What is RS?

In the last years, we saw the emergence of networks of social scientists working together to develop and diffuse relational sociology (RS), such as what A. Mishe called the “New York School of Relational Sociology” (with C. Tilly, H. White and M. Emirbayer) or “Relational Studies in Sociology”, which is chaired by what could be the first sociologist who used the label RS in the 1980’s, P. Donati. In the last years, panels and congresses have been organized on RS, such as in Berlin in 2008 (organized by J. Fuhse), in Xi’an (China) in 2009 (organized by Yanjie Bian), and in Davis (USA) in 2010 (organized by F. Block). Since 2011, F. Dépelteau and C. Powell have organized panels on RS in the annual congress of the Canadian Sociological Association. Besides, relational thinking has spread in many sub-disciplines in sociology like sociological theory of course, but also to the study of social movements, childhood, gender, emotions, methodology, nationalism, genocides, education, organizations, feminism, social inequalities, violence, and many others. Relational thinking can be found in other disciplines like environmental studies, religious studies, social work, political science, international relations, relational psychoanalysis, relational psychotherapy, philosophy and economy. It is also spreading outside of the academic world through organizations working on issues such as environmental problems, community development and social justice (see the website of Relational Thinking, http://relationalthinking.net/) The creation of this research cluster is part of this fragmented but huge relational turn in social sciences, where so many different approaches, theories, disciplines and sub-disciplines seem to push in some similar directions.

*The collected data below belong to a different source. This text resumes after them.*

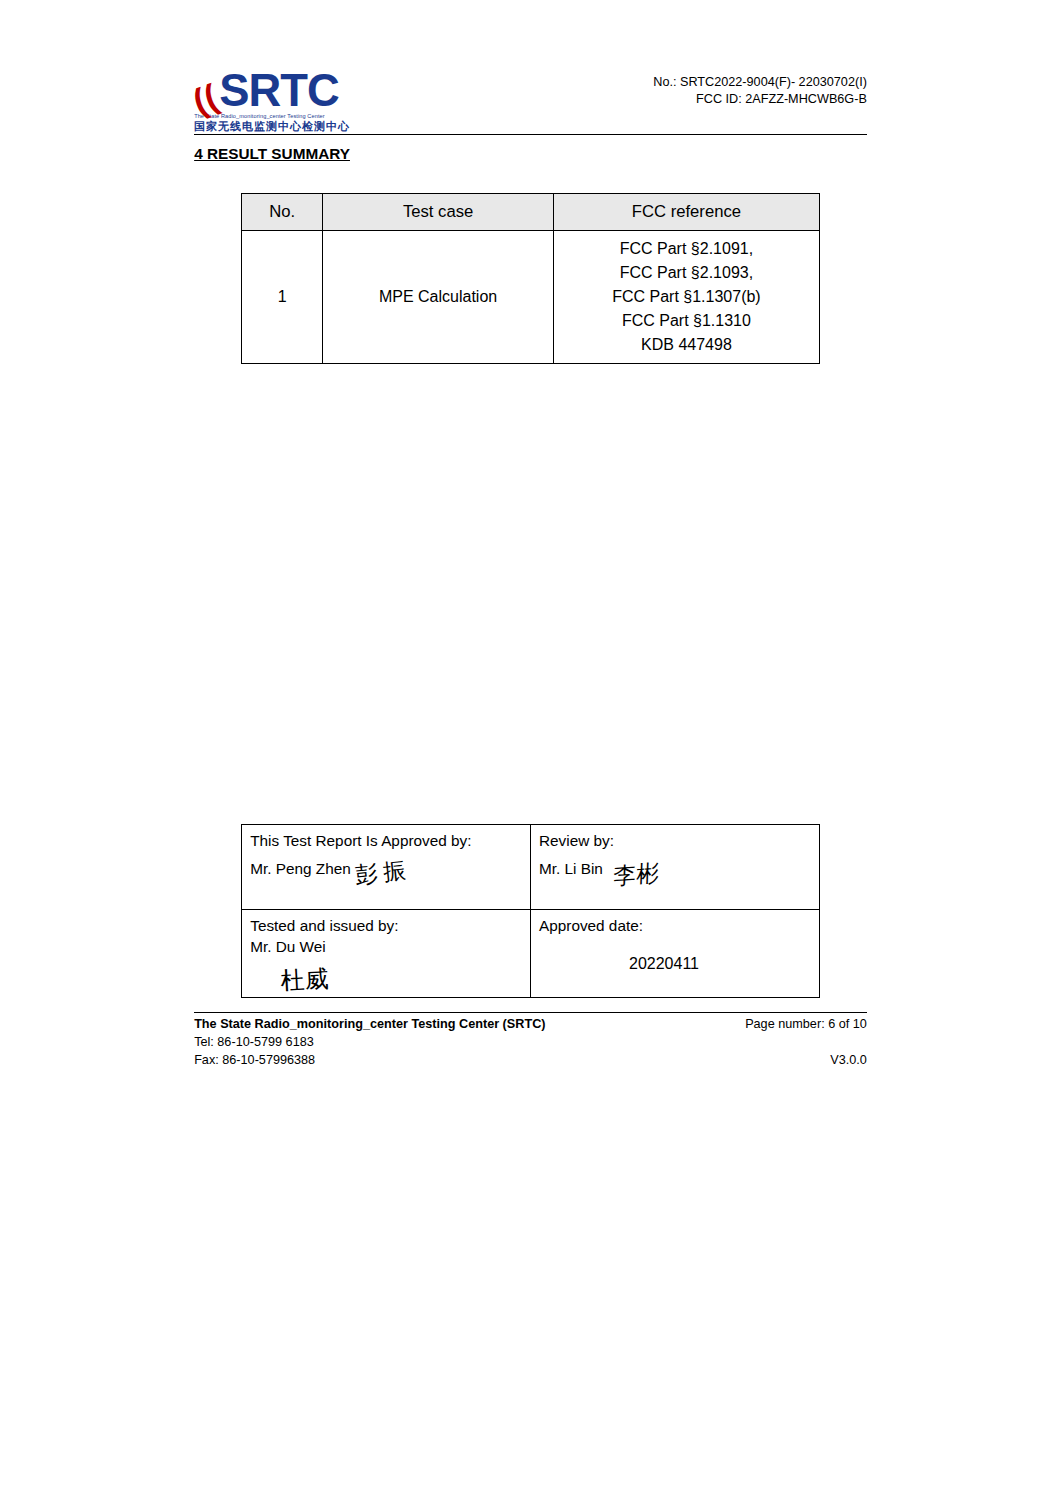((SRTC
The State Radio_monitoring_center Testing Center
国家无线电监测中心检测中心
No.: SRTC2022-9004(F)- 22030702(I)
FCC ID: 2AFZZ-MHCWB6G-B
4 RESULT SUMMARY
| No. | Test case | FCC reference |
| --- | --- | --- |
| 1 | MPE Calculation | FCC Part §2.1091, FCC Part §2.1093, FCC Part §1.1307(b) FCC Part §1.1310 KDB 447498 |
| This Test Report Is Approved by: Mr. Peng Zhen 彭 振 | Review by: Mr. Li Bin 李彬 |
| Tested and issued by: Mr. Du Wei 杜威 | Approved date: 20220411 |
The State Radio_monitoring_center Testing Center (SRTC)
Tel: 86-10-5799 6183
Fax: 86-10-57996388
Page number: 6 of 10
V3.0.0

RS has been connected to critical realism, symbolic interactionism, the Actor-Network-Theory of B. Latour and J. Law, network analysis, P. Bourdieu, N. Luhmann, C. Tilly, H. White, M. Foucault, G. Simmel, pragmatism, K. Marx, K. Manheim, A. Schutz, E. Cassirer, N. Elias, M. Mann, and many others. This can be confusing but, at the same time, it is impressive that so many important social scientists and philosophers have been linked to this approach. In fact, many of them explicitly connected their work to RS. RS is usually based on the rejection of some fundamental principles or categories used by many sociologists since the beginning of the discipline. As M. Emirbayer reminded us, the term “relational thinking” “had the quality of fighting words” in the late 1990’s (in Powell and Dépelteau 2013: 209). They were fighting against statistical regression-based approaches and rational choice theory, for instance; but also, and maybe more importantly, against the idea that social phenomena are substances or essences; that actors, as pre-given entities, can be defined outside of social relations – as if we could understand what they are doing outside the social relations they are embedded in. Accordingly, most of the relational thinkers try to move beyond classical dualisms such as objectivism/subjectivism, nature/culture, mind/body, social structures/agency or individual/society. Something is what it is in relation to something else.